He resurfaced in 1916, the same year he joined the Australian Labor Party. From 1916 to the 1920s, Ferguson remained active in the labour movement. The period was also one of increasing attacks on the Aboriginal population, the state government ramping up the kidnapping of Aborigines from stations and towns across NSW.

The Aborigines Protection Board

The Aborigines Protection Board was known as the “persecution board” by the Aboriginal community, and Ferguson became one of its most active and outspoken critics. From sending stolen Aboriginal children to slave-driving convents or boarding homes, to “missions” such as Cabbage Tree Island being decimated by tuberculosis and various other preventable diseases, the Protection Board was anything but what its title suggested.

The board would appoint a “mission manager” and his partner to run the corrugated iron townships. “Slum lord” would be a better characterisation. Often, the government wouldn’t bother employing managers; it would appoint the local police sergeant to run the reserves, giving him the right to deny access to visitors, quarantine rations and forcibly evict people if they got too rebellious.

In 1923, at Christmas/New Year’s celebrations in Gulargambone – on the Cuckoo Corner Property, a place of annual gathering for the local Aboriginal community – Ferguson met with young Aboriginal victims of the Protection Board. They told stories of their experiences being “expelled” from their communities for “idleness”, a policy used to drive young Aboriginal men and women into precarious and often indentured labour. Here Ferguson declared:

“The Board in Sydney has a complete control of us; they can do anything. One day we will have a full inquiry made into these activities of the Protection Board … I’ve been a member of the union since I was a lad, picking up, and a member of the Labor Party since 1916, when I formed the new Trades and Labour Council in this town. I’ve my faith in the labour movement to help us; it is a workers’ organisation, and we are all of us workers here!”

Day of Mourning

The Protection Board had the backing of the state in all its forms. Ferguson recognised this and the need to get organised. This culminated in the 1937 re-establishment of the Aborigines Progressive Association in Dubbo, NSW, with Aboriginal activists Pearl Gibbs, Jack Kinchela and John Patten (there were plenty more but unnamed).

The association’s core demands were social and economic equality for Aboriginal people, Aboriginal emancipation, an inquiry into the Protection Board and Aboriginal representation on it. Ferguson had gained the support of Aboriginal activist William “Bill” Cooper, who had been petitioning King George V since 1935 for Aboriginal representation in the federal parliament.

The government dismissed the petition. In outrage and frustration, Cooper called a national meeting of Aboriginal activists for November 1937 to discuss the way forward. The Day of Mourning Protest was born. The Progressive Association and supporters marched 150 years after invasion, on the streets of Sydney, to demand justice, equality and an end to the racist policies imposed on Aboriginal people by the Protection Board.

Ferguson and Patten published a pamphlet, “Aborigines Claim Citizen Rights!”, which criticised the government for “deliberately trying to exterminate Aboriginal people under the banner of ‘care and protection’”. They demanded a federal Aboriginal policy – most policies relating to Aboriginal people at this time were managed by state and territory governments. The call gained a response. The prime minister contacted Ferguson to arrange a meeting.

The struggle brought about what many saw as progress for Aboriginal rights. The Protection Board was “reformed” in 1940 and given a new name, the Aborigines Welfare Board. Yet it carried on with the same racist paternalism.

Ferguson later broke with the Labor Party after the Chifley government rejected his demands for more reforms. He passed away after giving a speech in 1950. The legacy that Ferguson and the activists of the Aborigines Progressive Association left is a blueprint for Aboriginal rights activists today: get organised, demand solidarity and never stop fighting.

Ferguson’s dreams of a liberated people are yet to be met; that is our task in the here and now.

----------

**What the exercise asks:**
Summarize the text above on Ferguson and the Aborigines Protection Board in three sentences.

**Dataset records:**
----------

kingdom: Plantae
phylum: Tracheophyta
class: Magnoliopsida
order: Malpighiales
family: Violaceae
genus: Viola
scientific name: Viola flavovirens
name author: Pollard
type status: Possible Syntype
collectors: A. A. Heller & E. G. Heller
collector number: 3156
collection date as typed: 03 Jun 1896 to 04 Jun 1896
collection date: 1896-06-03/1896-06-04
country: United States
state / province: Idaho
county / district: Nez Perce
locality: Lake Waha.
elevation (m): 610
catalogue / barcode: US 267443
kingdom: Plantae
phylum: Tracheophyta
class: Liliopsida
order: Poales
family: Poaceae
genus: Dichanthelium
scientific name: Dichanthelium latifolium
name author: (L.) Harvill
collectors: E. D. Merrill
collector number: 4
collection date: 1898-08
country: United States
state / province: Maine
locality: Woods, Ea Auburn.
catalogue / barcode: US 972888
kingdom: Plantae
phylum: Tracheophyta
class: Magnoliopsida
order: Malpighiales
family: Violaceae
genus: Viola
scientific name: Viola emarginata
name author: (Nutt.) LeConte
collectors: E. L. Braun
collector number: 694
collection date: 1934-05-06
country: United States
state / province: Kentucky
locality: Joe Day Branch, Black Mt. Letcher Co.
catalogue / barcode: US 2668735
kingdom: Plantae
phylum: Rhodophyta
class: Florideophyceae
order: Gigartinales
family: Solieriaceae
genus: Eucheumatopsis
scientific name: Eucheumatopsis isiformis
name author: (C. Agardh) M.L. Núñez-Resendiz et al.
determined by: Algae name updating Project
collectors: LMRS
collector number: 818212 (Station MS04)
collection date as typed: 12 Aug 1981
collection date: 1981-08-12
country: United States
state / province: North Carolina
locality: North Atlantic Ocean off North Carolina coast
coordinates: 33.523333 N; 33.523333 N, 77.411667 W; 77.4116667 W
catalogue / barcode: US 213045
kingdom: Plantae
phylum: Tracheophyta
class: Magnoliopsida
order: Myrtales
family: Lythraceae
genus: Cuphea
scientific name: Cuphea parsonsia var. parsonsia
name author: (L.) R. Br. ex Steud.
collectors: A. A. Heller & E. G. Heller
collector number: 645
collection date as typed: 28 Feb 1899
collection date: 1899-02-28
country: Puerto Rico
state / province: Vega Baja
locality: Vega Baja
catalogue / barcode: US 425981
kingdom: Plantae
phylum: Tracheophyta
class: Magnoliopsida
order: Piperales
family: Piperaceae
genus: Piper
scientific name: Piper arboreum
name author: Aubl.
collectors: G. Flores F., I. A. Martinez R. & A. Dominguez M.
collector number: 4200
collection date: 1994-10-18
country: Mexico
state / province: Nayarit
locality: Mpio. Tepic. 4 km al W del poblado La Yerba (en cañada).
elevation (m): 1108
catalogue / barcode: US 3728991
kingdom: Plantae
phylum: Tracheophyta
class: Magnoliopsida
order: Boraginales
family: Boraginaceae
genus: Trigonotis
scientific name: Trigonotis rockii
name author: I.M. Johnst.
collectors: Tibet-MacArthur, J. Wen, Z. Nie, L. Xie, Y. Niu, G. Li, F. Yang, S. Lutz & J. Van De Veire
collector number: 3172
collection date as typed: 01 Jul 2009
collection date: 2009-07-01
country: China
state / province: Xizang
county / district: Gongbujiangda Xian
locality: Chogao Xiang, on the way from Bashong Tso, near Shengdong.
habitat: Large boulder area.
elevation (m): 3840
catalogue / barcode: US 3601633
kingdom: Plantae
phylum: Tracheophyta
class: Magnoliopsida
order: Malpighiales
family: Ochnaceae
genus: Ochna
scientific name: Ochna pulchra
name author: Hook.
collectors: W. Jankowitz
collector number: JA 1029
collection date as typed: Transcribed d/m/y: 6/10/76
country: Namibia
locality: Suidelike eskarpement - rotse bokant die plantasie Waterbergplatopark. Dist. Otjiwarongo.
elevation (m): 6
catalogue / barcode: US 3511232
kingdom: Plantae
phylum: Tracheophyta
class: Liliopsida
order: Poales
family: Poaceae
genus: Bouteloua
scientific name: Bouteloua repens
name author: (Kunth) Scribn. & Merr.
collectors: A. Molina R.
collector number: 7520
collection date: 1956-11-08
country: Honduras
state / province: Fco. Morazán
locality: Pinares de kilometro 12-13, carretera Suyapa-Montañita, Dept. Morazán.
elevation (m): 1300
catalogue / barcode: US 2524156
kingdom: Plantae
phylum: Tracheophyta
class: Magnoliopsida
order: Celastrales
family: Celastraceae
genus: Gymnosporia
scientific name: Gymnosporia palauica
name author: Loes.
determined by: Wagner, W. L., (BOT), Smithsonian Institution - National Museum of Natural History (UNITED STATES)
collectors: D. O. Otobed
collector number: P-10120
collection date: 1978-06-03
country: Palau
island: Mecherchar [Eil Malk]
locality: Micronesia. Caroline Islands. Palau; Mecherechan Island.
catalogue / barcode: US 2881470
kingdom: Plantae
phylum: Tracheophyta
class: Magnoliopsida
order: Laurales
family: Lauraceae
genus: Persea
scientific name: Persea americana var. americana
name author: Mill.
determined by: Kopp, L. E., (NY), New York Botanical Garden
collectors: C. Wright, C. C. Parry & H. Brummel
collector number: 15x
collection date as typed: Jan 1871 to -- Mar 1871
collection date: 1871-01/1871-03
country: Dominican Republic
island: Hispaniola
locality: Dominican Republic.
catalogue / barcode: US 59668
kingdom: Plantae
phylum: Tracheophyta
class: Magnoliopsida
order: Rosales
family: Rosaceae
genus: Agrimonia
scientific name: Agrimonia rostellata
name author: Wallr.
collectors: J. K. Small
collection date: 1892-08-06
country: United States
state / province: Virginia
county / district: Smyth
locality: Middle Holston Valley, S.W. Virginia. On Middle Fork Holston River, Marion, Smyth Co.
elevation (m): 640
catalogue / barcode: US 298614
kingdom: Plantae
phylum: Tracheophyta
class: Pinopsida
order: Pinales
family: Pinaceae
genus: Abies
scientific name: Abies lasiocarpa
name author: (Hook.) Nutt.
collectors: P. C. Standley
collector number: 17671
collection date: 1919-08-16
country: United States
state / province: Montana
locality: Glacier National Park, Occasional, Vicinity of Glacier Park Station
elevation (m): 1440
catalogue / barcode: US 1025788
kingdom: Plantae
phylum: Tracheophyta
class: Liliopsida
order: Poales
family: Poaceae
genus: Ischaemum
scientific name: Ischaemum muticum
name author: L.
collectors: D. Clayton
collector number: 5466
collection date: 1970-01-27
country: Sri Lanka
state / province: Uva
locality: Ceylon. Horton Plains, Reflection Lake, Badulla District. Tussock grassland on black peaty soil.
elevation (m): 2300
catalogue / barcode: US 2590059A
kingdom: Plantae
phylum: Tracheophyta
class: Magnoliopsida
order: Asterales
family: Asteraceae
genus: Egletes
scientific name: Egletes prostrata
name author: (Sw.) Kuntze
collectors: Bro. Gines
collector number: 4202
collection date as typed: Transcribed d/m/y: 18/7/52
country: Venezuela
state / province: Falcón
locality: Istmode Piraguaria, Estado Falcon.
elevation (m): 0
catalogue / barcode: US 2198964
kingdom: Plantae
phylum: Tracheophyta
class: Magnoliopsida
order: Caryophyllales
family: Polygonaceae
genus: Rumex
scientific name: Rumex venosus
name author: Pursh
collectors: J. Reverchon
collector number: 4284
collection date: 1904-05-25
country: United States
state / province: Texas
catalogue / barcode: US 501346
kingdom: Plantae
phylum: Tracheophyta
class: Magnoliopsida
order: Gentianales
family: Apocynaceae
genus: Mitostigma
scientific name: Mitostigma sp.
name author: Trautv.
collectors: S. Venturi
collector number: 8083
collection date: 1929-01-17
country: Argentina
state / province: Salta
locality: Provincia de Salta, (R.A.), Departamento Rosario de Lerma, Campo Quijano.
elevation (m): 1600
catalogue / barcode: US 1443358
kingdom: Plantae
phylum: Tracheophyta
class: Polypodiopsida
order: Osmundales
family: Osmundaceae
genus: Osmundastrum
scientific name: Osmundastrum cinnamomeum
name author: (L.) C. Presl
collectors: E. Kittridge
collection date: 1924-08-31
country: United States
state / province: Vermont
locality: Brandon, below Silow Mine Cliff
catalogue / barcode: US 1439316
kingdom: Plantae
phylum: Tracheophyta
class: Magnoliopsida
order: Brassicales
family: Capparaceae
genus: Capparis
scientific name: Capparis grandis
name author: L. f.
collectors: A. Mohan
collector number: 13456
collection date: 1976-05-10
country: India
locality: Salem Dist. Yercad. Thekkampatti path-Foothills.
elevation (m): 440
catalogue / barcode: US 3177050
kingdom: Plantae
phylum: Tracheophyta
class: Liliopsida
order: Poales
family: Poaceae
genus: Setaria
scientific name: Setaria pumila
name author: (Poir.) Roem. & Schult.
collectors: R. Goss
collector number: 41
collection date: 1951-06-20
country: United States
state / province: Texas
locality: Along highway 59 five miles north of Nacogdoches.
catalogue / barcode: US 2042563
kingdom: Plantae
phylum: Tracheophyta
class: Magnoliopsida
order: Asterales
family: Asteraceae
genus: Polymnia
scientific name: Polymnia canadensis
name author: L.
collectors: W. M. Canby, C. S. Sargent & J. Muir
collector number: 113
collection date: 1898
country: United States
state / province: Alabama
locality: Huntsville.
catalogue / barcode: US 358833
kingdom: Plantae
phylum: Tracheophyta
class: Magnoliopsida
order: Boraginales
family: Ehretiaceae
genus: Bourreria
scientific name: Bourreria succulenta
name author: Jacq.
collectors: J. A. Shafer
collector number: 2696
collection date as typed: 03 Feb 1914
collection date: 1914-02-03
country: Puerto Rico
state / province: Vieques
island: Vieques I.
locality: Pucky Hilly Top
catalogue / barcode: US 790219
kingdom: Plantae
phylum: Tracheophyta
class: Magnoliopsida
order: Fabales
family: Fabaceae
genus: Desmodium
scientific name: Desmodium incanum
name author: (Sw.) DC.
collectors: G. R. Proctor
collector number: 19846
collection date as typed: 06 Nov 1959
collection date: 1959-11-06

----------

**Answer space:**
Ferguson, who joined the Labor Party in 1916, became one of the most active and outspoken critics of the Aborigines Protection Board, which the Aboriginal community called the "persecution board" for abuses such as sending stolen children to convents or boarding homes. In 1937 he helped re-establish the Aborigines Progressive Association, which demanded equality, emancipation and an inquiry into the board, and Bill Cooper's national meeting of activists gave rise to the Day of Mourning Protest in Sydney. The board was renamed the Aborigines Welfare Board in 1940 but kept its racist paternalism, and Ferguson later broke with Labor and died in 1950, leaving a blueprint for activists today.